# Scam warning.



## bikemad99 (Aug 17, 2006)

Over the last month I became a victim of a clever scam while out shopping. 
Simply going out to get supplies has turned out to be quite traumatic. 
Don't be naive enough to think it couldn't happen to you 

Here's how the scam works: 

Two seriously good-looking 20-21 year-old girls come over to your car as you are packing your shopping into the boot. 

They both start wiping your windshield with a rag and windscreen cleaner, with their breasts almost falling out of skimpy T-shirts. It is impossible not to look. 

When you thank them and offer them a tip, they say "No" and instead ask you for a ride to a nearby location. You agree and they get in the back seat. 

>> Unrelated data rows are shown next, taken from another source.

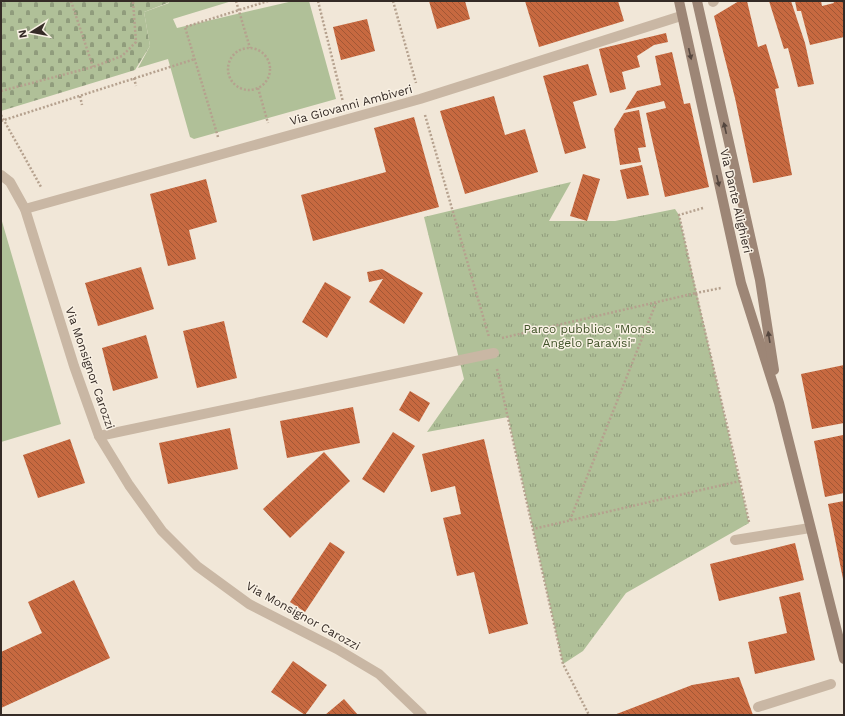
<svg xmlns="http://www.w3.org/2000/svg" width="845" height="716" viewBox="0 0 845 716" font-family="'Work Sans',sans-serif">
<defs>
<pattern id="cemetery-stones" width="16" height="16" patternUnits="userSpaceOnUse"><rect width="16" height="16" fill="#b0c098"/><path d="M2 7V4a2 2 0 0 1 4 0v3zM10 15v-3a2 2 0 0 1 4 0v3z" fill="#909c7c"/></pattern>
<pattern id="park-tufts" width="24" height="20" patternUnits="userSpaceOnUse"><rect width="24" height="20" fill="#b0c098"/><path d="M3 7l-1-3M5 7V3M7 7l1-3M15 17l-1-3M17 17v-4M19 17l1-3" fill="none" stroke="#909c7c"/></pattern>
<pattern id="building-back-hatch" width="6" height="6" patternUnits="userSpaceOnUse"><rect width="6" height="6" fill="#c76940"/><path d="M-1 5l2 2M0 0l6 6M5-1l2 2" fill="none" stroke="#a25735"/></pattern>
</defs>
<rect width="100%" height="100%" fill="#f1e7d8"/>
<path fill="url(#cemetery-stones)" d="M 1,1 L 169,1 L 170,2 L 144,12 L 150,46 L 135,70 L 1,111 Z"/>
<path fill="url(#park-tufts)" d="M 571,182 L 549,221 L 615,221 L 675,209 L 679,215 L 749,523 L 626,593 L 583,651 L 563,664 L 508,417 L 427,432 L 464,379 L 424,217 Z"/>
<g fill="#b0c098">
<path d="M 169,1 L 232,1 L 173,19 L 177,28 L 293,1 L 309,1 L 336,99 L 194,139 L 190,137 L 168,59 L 138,68 L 150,46 L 144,12 L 169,3 Z"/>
<path d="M 1,218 L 61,424 L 1,442 Z"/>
</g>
<g fill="url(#building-back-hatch)">
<path d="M 429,1 L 465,1 L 470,19 L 437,29 Z"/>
<path d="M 525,1 L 618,1 L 624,21 L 539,47 Z"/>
<path d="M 739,1 L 747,1 L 758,47 L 766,44 L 779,88 L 775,89 L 792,175 L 753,183 L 735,98 L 714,16 Z"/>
<path d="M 769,1 L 791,1 L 805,43 L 814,84 L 798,87 L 788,48 L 784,49 Z"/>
<path d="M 795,1 L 821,1 L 822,6 L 834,3 L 833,1 L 844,1 L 844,37 L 810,45 L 801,11 L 797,11 Z"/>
<path d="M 367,19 L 375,51 L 341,60 L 333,27 Z"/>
<path d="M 666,33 L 668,42 L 654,45 L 637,56 L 640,67 L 622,72 L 626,89 L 610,93 L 599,49 Z"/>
<path d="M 672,52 L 684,104 L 690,103 L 709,187 L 665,197 L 646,113 L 666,108 L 664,101 L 625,110 L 637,91 L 661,85 L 655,56 Z"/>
<path d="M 588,64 L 597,95 L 573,102 L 586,148 L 565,154 L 543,76 Z"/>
<path d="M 494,96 L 505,135 L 525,129 L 538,172 L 465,194 L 440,111 Z"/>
<path d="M 639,110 L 646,147 L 638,148 L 641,162 L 620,165 L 614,129 L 624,113 Z"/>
<path d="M 414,117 L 439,207 L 313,241 L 301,195 L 386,172 L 374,128 Z"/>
<path d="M 642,165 L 649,195 L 627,199 L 620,170 Z"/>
<path d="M 583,174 L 600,179 L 587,221 L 570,216 Z"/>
<path d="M 206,179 L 217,222 L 189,230 L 196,259 L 168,266 L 150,194 Z"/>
<path d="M 141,267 L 154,309 L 98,326 L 85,283 Z"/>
<path d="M 382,269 L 423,293 L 404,324 L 369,302 L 383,279 L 369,282 L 367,272 Z"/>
<path d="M 325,282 L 351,297 L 327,338 L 302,322 Z"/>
<path d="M 224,321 L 237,378 L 197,388 L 183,331 Z"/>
<path d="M 146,335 L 158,378 L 113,391 L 102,348 Z"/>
<path d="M 844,365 L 844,423 L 812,429 L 801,374 Z"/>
<path d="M 410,391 L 430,403 L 419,422 L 399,410 Z"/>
<path d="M 353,407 L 360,443 L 287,458 L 280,421 Z"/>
<path d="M 230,428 L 238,469 L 168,484 L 159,443 Z"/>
<path d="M 393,432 L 415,446 L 384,493 L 362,479 Z"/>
<path d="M 843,435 L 844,493 L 825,497 L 814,441 Z"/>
<path d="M 70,439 L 85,483 L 38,498 L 23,455 Z"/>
<path d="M 484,439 L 528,624 L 489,634 L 474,572 L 457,576 L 443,518 L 461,514 L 455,486 L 431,492 L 422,454 Z"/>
<path d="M 324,452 L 350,481 L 290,538 L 263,509 Z"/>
<path d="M 844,501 L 844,579 L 843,579 L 828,504 Z"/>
<path d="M 330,542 L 345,552 L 305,612 L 290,602 Z"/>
<path d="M 795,543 L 804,580 L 719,601 L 710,564 Z"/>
<path d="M 74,580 L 110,658 L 1,708 L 1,652 L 42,633 L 28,602 Z"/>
<path d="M 800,592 L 815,660 L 755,674 L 748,642 L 787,633 L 779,597 Z"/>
<path d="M 293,661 L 327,685 L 305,715 L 271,692 Z"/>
<path d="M 739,677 L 753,715 L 614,715 L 692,685 Z"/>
<path d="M 344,699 L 358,715 L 325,715 Z"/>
</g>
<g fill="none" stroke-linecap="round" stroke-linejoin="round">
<g stroke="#b5a18e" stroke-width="2.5" stroke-dasharray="2 2" stroke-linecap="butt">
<path d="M 71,1 L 93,67"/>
<path d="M 236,1 L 250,48"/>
<path d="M 318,1 L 343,102"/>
<path d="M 393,1 L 416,83"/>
<circle cx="249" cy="69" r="21"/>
<path d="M 134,78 L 136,86"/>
<path d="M 258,88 L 268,123"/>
<path d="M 1,91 L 93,67 L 122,56 L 136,42 L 133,1"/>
<path d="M 80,96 L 82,105"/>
<path d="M 1,115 L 41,187"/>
<path d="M 425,115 L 489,337"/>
<path d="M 1,121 L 195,59"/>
<path d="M 218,137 L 185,27 L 268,1"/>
<path d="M 703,208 L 679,215 L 696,293 L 721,288"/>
<path d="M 502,338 L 696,293 L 740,481 L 533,529"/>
<path d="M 497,369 L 563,664 L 589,715"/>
<path d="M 740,481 L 749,522"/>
<path d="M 570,520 L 656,303"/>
</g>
<path stroke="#c9b7a4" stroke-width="10" d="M 758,707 L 831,684"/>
<g stroke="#c9b7a4" stroke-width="10">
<path d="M 713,2 L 714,1"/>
<path d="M 1,175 L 10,182 L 25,209 L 74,366 L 99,436 L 129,485 L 162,531 L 197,566 L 249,604 L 337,649 L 379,674 L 422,715"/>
<path d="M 25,209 L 420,99 L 681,16"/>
<path d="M 99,436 L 494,353"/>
<path d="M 735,540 L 810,528"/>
</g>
<g stroke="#9d8676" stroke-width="10">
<path d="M 679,1 L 741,283 L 779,403 L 844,659"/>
<path d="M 697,1 L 760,280 L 774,370"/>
</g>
</g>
<defs><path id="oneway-solid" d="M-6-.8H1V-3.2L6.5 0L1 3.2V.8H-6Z"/></defs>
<g fill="#54463e">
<use href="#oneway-solid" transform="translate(690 54) rotate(77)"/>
<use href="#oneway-solid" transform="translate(725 128) rotate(-103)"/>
<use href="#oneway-solid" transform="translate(718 181) rotate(77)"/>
<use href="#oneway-solid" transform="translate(769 337) rotate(-99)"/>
</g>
<g text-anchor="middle" stroke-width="3" stroke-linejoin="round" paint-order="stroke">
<g font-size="12" fill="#352b26" stroke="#f9f1e4">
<text transform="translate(351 105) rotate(-15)" y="4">Via Giovanni Ambiveri</text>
<text transform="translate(736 201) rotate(77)" y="4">Via Dante Alighieri</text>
<text transform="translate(90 368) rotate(71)" y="4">Via Monsignor Carozzi</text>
<text transform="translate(303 616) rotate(29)" y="4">Via Monsignor Carozzi</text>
</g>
<g font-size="12" fill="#415329" stroke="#f9f1e4">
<text x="589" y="333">Parco pubblioc "Mons.<tspan x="589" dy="14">Angelo Paravisi"</tspan></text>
</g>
</g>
<rect width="845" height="716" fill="none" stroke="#352b26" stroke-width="4"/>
<g transform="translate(32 32) rotate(259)" stroke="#f9f1e4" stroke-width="3" paint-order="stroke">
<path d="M0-3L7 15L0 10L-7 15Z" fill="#352b26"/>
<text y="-6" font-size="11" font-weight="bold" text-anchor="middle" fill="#352b26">N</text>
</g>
</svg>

On the way, they start having sex with each other. Then one of them climbs over into the front seat and performs oral sex on you, while the other one steals your wallet. 

I had my wallet stolen on Febuary 4th, 9th, 10th, twice on the 15th, 17th, 20th, & 24th. Also March 1st - three times just yesterday and very likely again this coming weekend. 

So be careful.
Reg.


----------



## DTPCHEMICALS (Jul 24, 2006)

They got me a couple of times too. :lol: :lol: :lol: :lol: :lol: :lol: 

Dave p


----------



## zappy61 (May 1, 2005)

Does oral sex mean they just talk about it? 

If so you really have been robbed!

Graham


----------



## Codfinger (Jan 11, 2008)

*scam*

Which Tesco carpark was that???


----------



## wasfitonce (Apr 27, 2009)

WHAT HAS HAPPENED TO THIS FORUM, WHEN WE HAVE TO READ FILTH LIKE THIS.


----------



## sheringham (Mar 24, 2006)

Where did the HAVE TO come from?


----------



## bikemad99 (Aug 17, 2006)

paulann said:


> WHAT HAS HAPPENED TO THIS FORUM, WHEN WE HAVE TO READ FILTH LIKE THIS.


Why are you shouting? Has something made you deaf? I was told it would make me blind.

Reg.


----------